文書の抜粋:
第2篇 中国と日本ー東アジアの産業連関(ek001-07)

 第1部第2篇 東アジアと江戸時代の制度的枠組み

  目次
   総論1 中国と日本ー東アジアの産業連関
   総論2 オランダ東インド会社の東アジア経済圏

   各論 
   1. 岸本美緒『東アジアの「近世」』
             銀のアジア史ー日本・中国・アジアの銀経済圏
   2. 岸本美緒「康熙時代の国際環境日中ー東南アジアの産業連関
   3. 上田 信『海と帝国ー明清時代』 銀経済と貿易管理
   4. 中国の「海禁」政策と日本の倭寇 15~16世紀東アジアの海域
   5. 出島商館とオランダ東インド会社ー東アジア経済圏
      →① オランダ




  第1部 第2篇 中国と日本ー東アジアの産業連関
   
   
  岸本美緒東アジアの「近世」 山川出版社1998年発行

   〔目次〕
   貨幣への欲望-銀
  1. 銀の時代の始まり
  2. 北虜南倭の時代
  3. 国際交易ブーム
  4. 世界の銀流通と東アジア
  5. 銀経済の転換
  6. 近世東アジアの貨幣制度



    ① ―貨幣への欲望-銀

 1. 銀の時代の始まり

    〔石見銀山と灰吹法〕

 16世紀は世界的にみて銀の流通量が飛躍的に拡大した時期であり、その背景には、よく知られているように新大陸アメリカにおける銀鉱山の開発がある。しかし束アジアについてみると、16世紀前半、東アジアにおける銀の時代の本格的幕あけを告げたのは、新大陸の銀ではなくむしろ日本の銀であった。

データ:
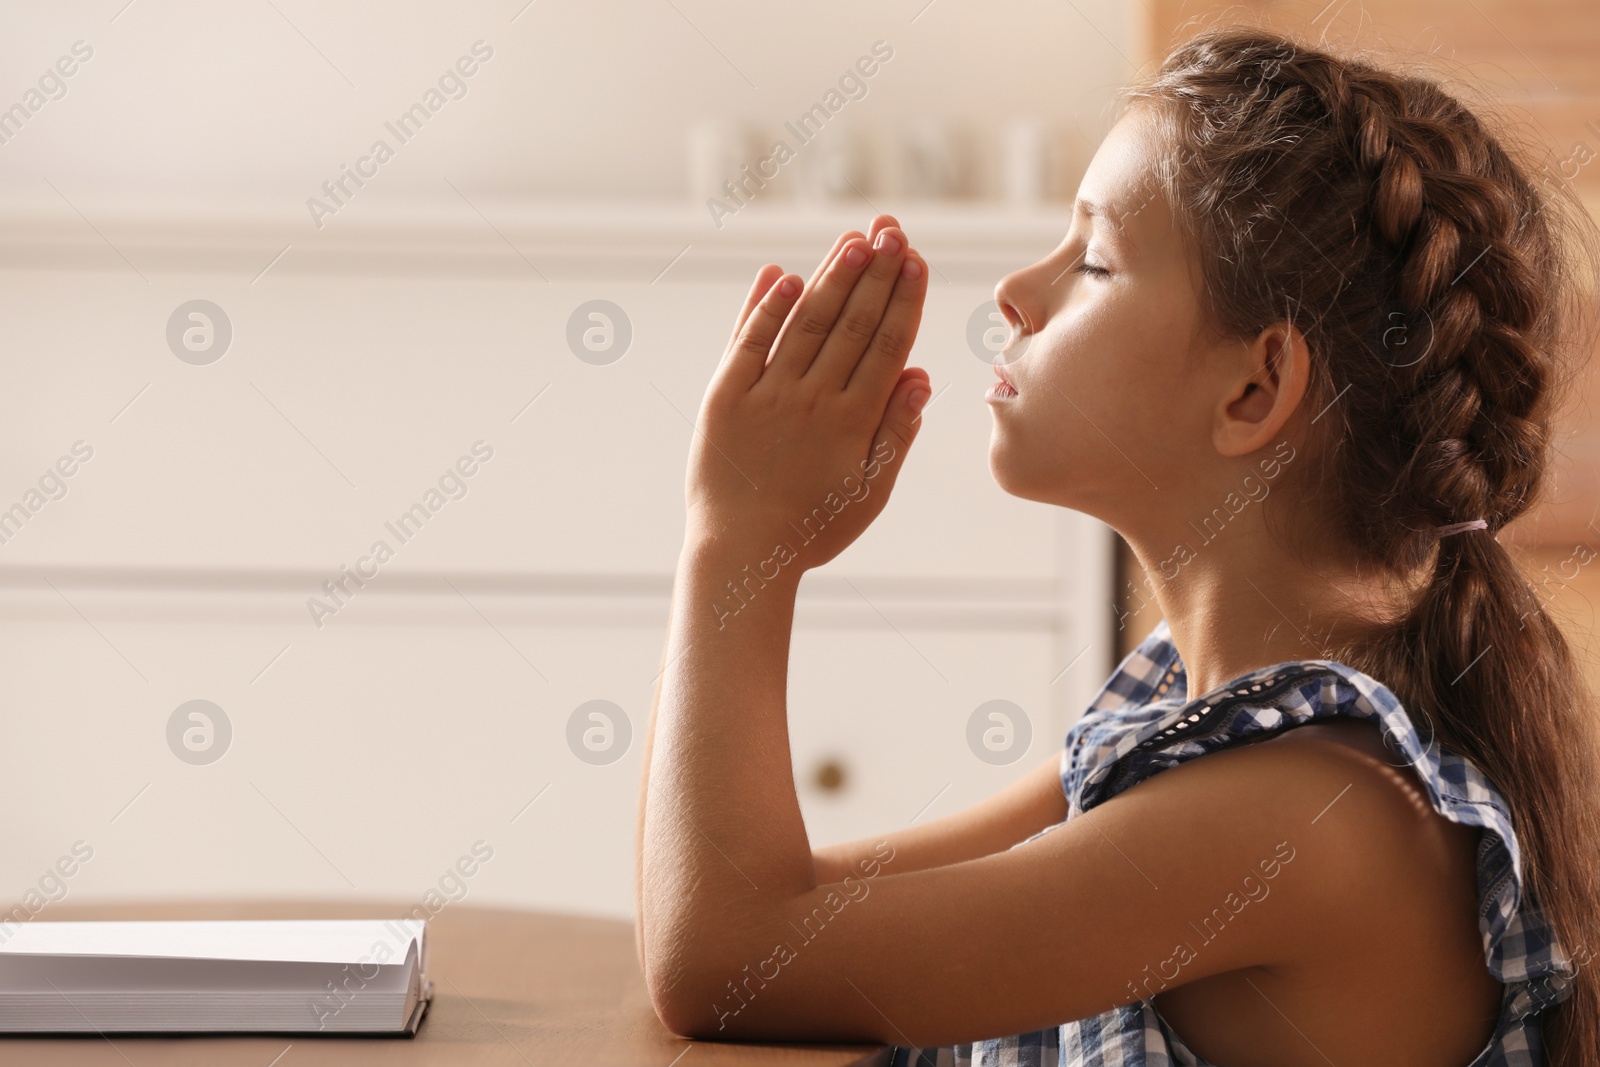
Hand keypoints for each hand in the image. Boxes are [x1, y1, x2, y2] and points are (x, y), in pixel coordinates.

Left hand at [685, 214, 931, 574]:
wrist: (742, 553)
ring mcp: (767, 395)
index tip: (917, 260)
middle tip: (892, 230)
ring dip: (830, 277)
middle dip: (875, 273)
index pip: (886, 345)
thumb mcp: (870, 493)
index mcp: (853, 421)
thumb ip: (897, 434)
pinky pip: (748, 343)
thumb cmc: (812, 529)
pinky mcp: (725, 398)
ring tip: (853, 239)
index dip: (903, 299)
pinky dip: (764, 308)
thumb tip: (921, 377)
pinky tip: (783, 275)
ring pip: (805, 322)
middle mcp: (812, 399)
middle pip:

問題と課題:
A. 東アジアの銀経済についての文章から、「① ―貨幣への欲望-銀」で始まり「なくむしろ日本の銀であった。」に至るまでの部分を一字も変えずに抜き出してください。
B. 東アジアの銀経済についての文章にある「16世紀は世界的にみて銀の流通量が飛躍的に拡大した時期であり、その背景には、よく知られているように新大陸アメリカにおける銀鉱山の開発がある。」という一文を英語に訳してください。
C. 東アジアの銀経済についての文章を、最後の一文の後から書き継いでください。
エントリはここでは一切使いません。

解答一覧:
A.
① ―貨幣への欲望-銀

 1. 銀の時代の始まり

    〔石見銀山と灰吹法〕

 16世紀は世界的にみて銀の流通量が飛躍的に拡大した時期であり、その背景には、よく知られているように新大陸アメリカにおける銀鉱山の開発がある。しかし束アジアについてみると、16世紀前半、東アジアにおける銀の時代の本格的幕あけを告げたのは、新大陸の銀ではなくむしろ日本の銀であった。

B. Viewed globally, the sixteenth century was a period in which the amount of silver in circulation expanded dramatically, and behind this, as is well known, lies the development of silver mines in the New World of the Americas.

C.
 15世紀以前の束アジアで貨幣としての銀の流通がまったくなかったわけではない。中国ではすでに漢の時代から銀は貨幣として用いられていたが、民間で用いられる貨幣の主流は銅銭であった。南宋・金・元および明初には政府発行の紙幣が使用されていたものの、15世紀初めの紙幣制度の混乱のあとは、税の一部が銀納化されたほかはふたたび銅銭の使用が一般的となっていた。日本では13世紀ころから、中国との貿易をつうじて輸入された銅銭が貨幣の主流を占めるようになったが、米などが貨幣の役割をはたすこともなくなったわけではない。朝鮮でも14世紀後半すなわち高麗時代の末から朝鮮王朝の初期にかけて、銀や紙幣、布や米などさまざまな貨幣が使われていたが、その後、国内の金銀の不足のために銀の使用は禁止され、15世紀にはおもに布が貨幣として用いられていた。総じて15世紀の東アジア諸地域では、実効ある明確な貨幣制度がとられないままに、多種の貨幣が雑然と混用されていたといえるだろう。   
 16世紀の初頭、東アジアにおいてまず銀産出の中心となったのは朝鮮である。端川銀山などの開発により増加した朝鮮産銀は密貿易をつうじて中国や日本に流出したが、30年代には日本銀の産出が急増し、日本から中国・朝鮮への銀の流れが圧倒的になっていった。そのきっかけをなしたのは。灰吹法といわれる銀の精錬法が朝鮮から日本に伝わったことである。灰吹法とは、まず不純物を含む銀鉱石を鉛と一緒に加熱して不純物の除去された銀と鉛との混合物をえる。そののち、灰のうえでその混合物を加熱すると鉛が先に溶けて灰に吸収され、銀が残るという方法である。この方法は、新たに発見された石見銀山などで採用され、爆発的な銀の増産をもたらした。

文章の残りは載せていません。